→ What you are asked to do:
Rewrite the listing from the line with "Kassenbestände und Bankguthaben" up to and including the line with "Reading left to", replacing "transcribe" with "describe" and leaving everything else as it is. Omit the pictures from your answer.

Top of Information provided

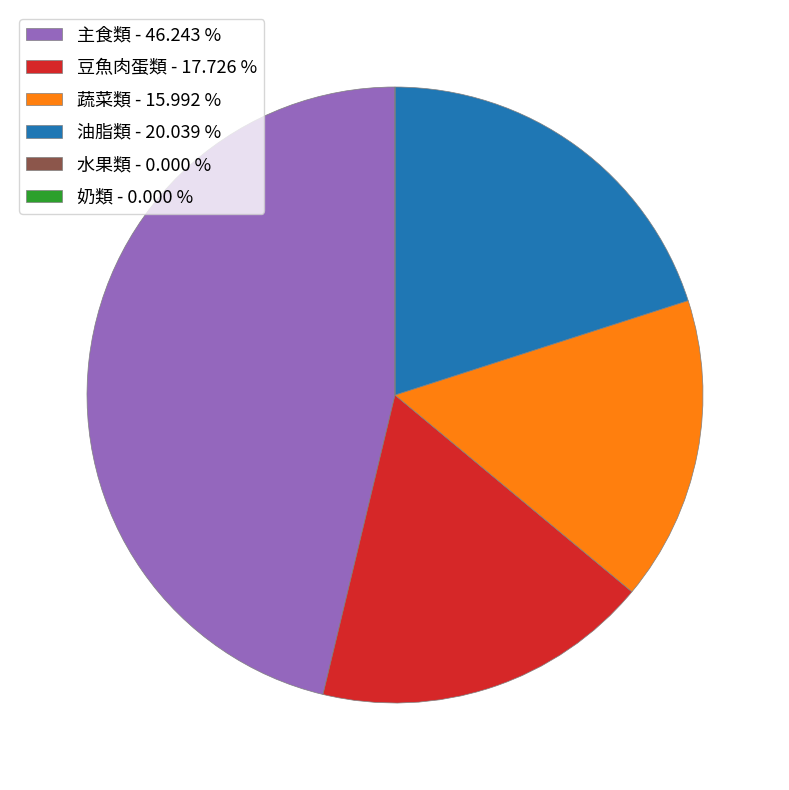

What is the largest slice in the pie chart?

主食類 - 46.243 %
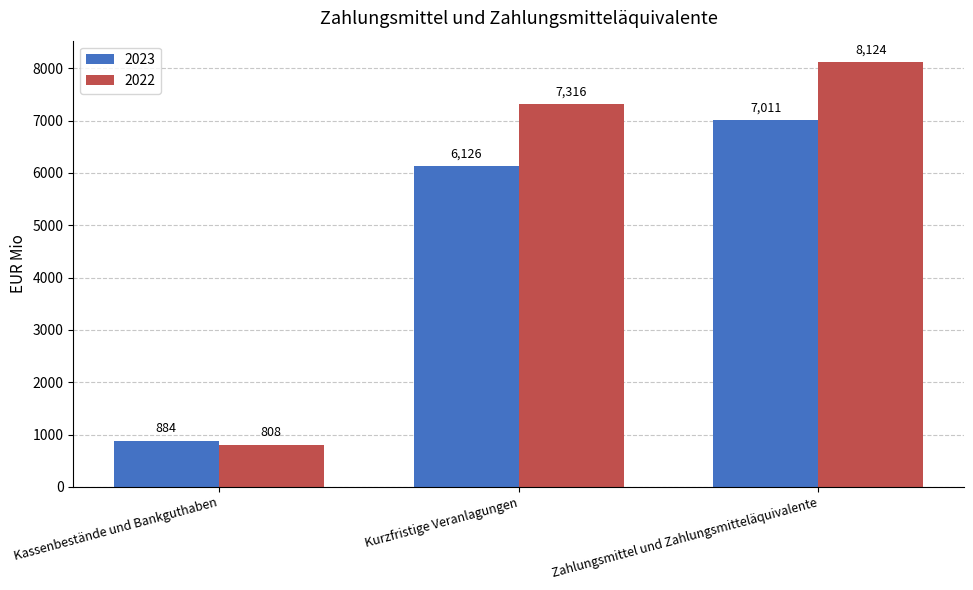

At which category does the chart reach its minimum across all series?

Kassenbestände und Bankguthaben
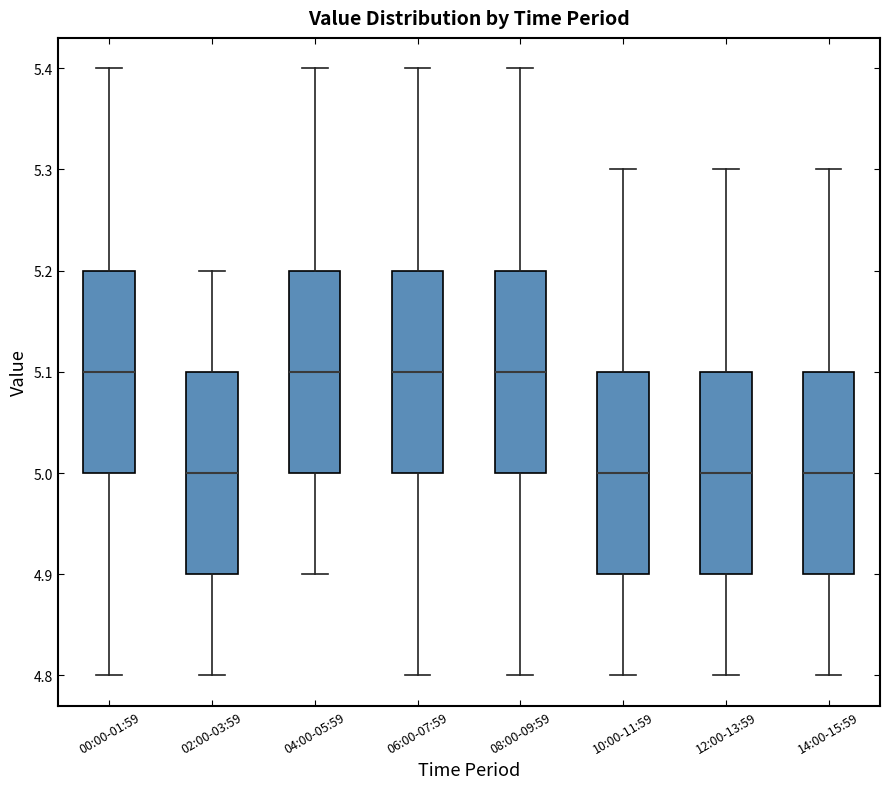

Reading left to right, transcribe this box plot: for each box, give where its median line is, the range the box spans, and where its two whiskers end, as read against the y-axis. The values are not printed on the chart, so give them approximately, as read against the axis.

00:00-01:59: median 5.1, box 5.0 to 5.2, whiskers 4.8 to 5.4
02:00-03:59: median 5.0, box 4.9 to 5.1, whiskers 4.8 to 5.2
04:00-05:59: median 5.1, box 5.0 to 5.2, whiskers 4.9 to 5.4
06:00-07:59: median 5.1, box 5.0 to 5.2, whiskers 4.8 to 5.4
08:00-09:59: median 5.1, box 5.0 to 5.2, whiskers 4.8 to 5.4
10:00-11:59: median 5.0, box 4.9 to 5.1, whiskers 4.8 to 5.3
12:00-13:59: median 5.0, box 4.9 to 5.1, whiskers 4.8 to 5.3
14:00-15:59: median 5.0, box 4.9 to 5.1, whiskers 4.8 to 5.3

Bottom of Information provided

→ Task response:
Kassenbestände und Bankguthaben

Reading left to right, describe this box plot: for each box, give where its median line is, the range the box spans, and where its two whiskers end, as read against the y-axis. The values are not printed on the chart, so give them approximately, as read against the axis.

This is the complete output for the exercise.